The Girdle of Saint Thomas
So, you’ve heard of the whole Doubting Thomas episode? You know, that story where Saint Thomas doubts the other apostles in which they insist that Jesus appeared to them, even though Jesus had clearly just died. And Saint Thomas dismisses them, saying, “Unless I see the mark of the nails in his hands and put my finger into the nailmarks and put my hand into his side, I will not believe.”
And then Jesus comes to St. Thomas and gives him precisely that opportunity???
Yeah! It’s a super famous story which is related in the Gospel of John. Take a look, if you need a refresher!
24Thomas, called Didymus, one of the Twelve, was not with them when Jesus came. 25So the other disciples said to him, “We have seen the Lord.” But he said to them, “Unless I see the mark of the nails in his hands and put my finger into the nailmarks and put my hand into his side, I will not believe.” 26Now a week later his disciples were again inside and Thomas was with them. Jesus came, although the doors were locked, and stood in their midst and said, “Peace be with you.” 27Then he said to Thomas, “Put your finger here and see my hands, and bring your hand and put it into my side, and do not be unbelieving, but believe.” 28 Thomas answered and said to him, “My Lord and my God!”
But did you know about the story of the Girdle of Saint Thomas???
So, it’s not a story from the gospel. At all. In fact, you would be better calling it a legend. You are free to believe in it — or not. But it’s a cute story of Saint Thomas and the Virgin Mary with a pretty awesome art tradition, and since it’s the official feast day of Saint Thomas, I figured I would share it!
As the story goes!
When Mary was assumed into Heaven in the Assumption of Mary, most of the other apostles were with her… except for St. Thomas, who had gone to evangelize in the East and was too far away from her. So, knowing the skeptical nature of St. Thomas (he is remembered as the Doubting Thomas, after all!) she appeared to him personally. Then, to give him some physical evidence that he really did see her being assumed into Heaven, she dropped her belt, or girdle, to him.
Here’s a picture depicting the event!
In the picture, the sky is gilded in gold, indicating a heavenly presence. Four angels support the Virgin Mary, who is clothed in a white dress which is lined in gold embroidery, to symbolize both her purity and queenly nature. In her right hand, she holds a golden girdle which she is about to drop into the hands of Saint Thomas, who is kneeling down with outstretched arms, ready to receive this gift of hers.
So, if Saint Thomas truly received this gift, then… where is it? After all, the Church is known for trying to keep track of its relics from the saints!

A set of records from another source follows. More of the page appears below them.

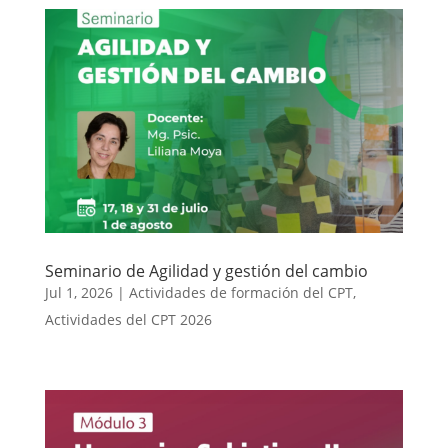
Seminario de Agilidad y gestión del cambio
Jul 1, 2026
|
Actividades de formación del CPT
,
Actividades del CPT 2026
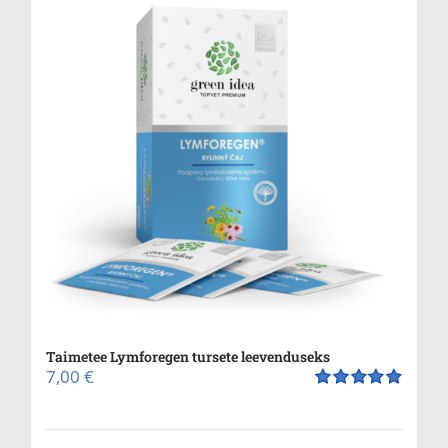
Taimetee Lymforegen tursete leevenduseks
7,00
€
Hinnanguga
5.00
/ 5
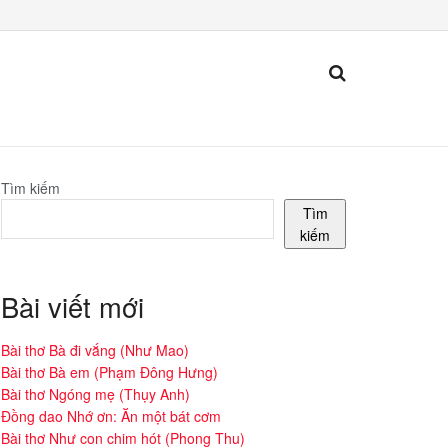
Tìm kiếm
Tìm
kiếm
Bài viết mới
Bài thơ Bà đi vắng (Như Mao)
Bài thơ Bà em (Phạm Đông Hưng)
Bài thơ Ngóng mẹ (Thụy Anh)
Đồng dao Nhớ ơn: Ăn một bát cơm
Bài thơ Như con chim hót (Phong Thu)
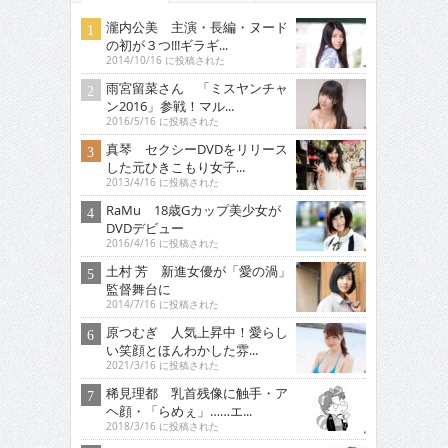
瀧内公美 主演・長編・ヌード
の初が３つ!!!ギラギ...
2014/10/16 に投稿された
雨宮留菜さん 「ミスヤンチャ
ン2016」参戦！マル...
2016/5/16 に投稿された
真琴 セクシーDVDをリリース
した元ひきこもり女子...
2013/4/16 に投稿された
RaMu 18歳Gカップ美少女が
DVDデビュー
2016/4/16 に投稿された
土村 芳 新進女優が「愛の渦」
監督舞台に
2014/7/16 に投稿された
原つむぎ 人気上昇中！愛らし
い笑顔とほんわかした雰...
2021/3/16 に投稿された
稀見理都 乳首残像に触手・ア
ヘ顔・「らめぇ」……エ...
2018/3/16 に投稿された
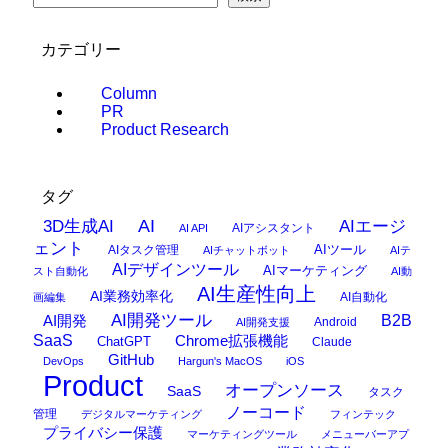
カテゴリー
Column
PR
Product Research
タグ
AI
3D生成AI
AIエージ
AIアシスタント
AI API
ェント
AIタスク管理
AIツール
AIチャットボット
AIテ
AIデザインツール
AIマーケティング
スト自動化
AI動
AI生産性向上
AI業務効率化
AI自動化
画編集
AI開発ツール
AI開発
B2B
Android
AI開発支援
SaaS
Chrome拡張機能
ChatGPT
Claude
GitHub
DevOps
Hargun's MacOS
iOS
Product
オープンソース
SaaS
タスク
ノーコード
管理
デジタルマーケティング
フィンテック
プライバシー保護
マーケティングツール
メニューバーアプ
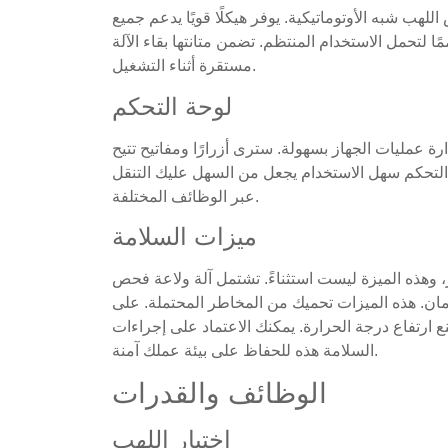
لهب شبه الأوتوماتيكية. يوفر هيكلًا قويًا يدعم جميع
 لتحمل الاستخدام المنتظم. تضمن متانتها بقاء الآلة
مستقرة أثناء التشغيل.
لوحة التحكم
رة عمليات الجهاز بسهولة. سترى أزرارًا ومفاتيح تتيح
 التحكم سهل الاستخدام يجعل من السهل عليك التنقل
عبر الوظائف المختلفة.
ميزات السلامة
ز، وهذه الميزة ليست استثناءً. تشتمل آلة ولاعة فحص
لأمان. هذه الميزات تحميك من المخاطر المحتملة. على
ع ارتفاع درجة الحرارة. يمكنك الاعتماد على إجراءات
السلامة هذه للحفاظ على بيئة عملك آمنة.
الوظائف والقدرات
اختبار اللهب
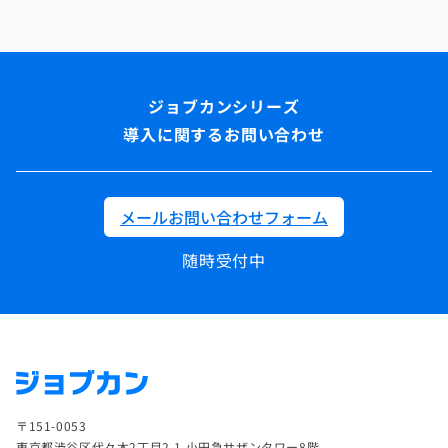
導入に関するお問い合わせ
メールお問い合わせフォーム
随時受付中
〒151-0053
東京都渋谷区代々木2丁目2-1 小田急サザンタワー8階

The answer? While there are a number of places that claim to have this girdle, it seems as if the original girdle seems to be in the Cappella del Sacro Cingolo in Prato Cathedral, which is in Prato, Italy in the Tuscany region. The relic is still displayed five times a year, in case you want to see it! Check out here for the official page about it from the city of Prato!
Now, this was a really popular legend in the 14th century, and many artists chose to depict this scene. However, as the Reformation happened, many of these fantastic stories got lost to history and religious artists chose not to depict this event anymore. After all, if it wasn’t in the Bible, why bother telling this story?
Mind you, occasionally you’ll see a Mary with a belt in her hand in pictures of her Assumption. But, the image is not something that we visually recognize anymore.
Yet, even though we might not recognize it as much, it is still a tradition that is currently being celebrated in the Church. And why not? It is a lovely story!
And so, if you ever see the Virgin Mary holding belt in some art, remember! It is a reminder of her great love and her consideration of others so that we remember that she is kind enough to even care for the Doubting Thomas so that he has no reason to doubt anymore!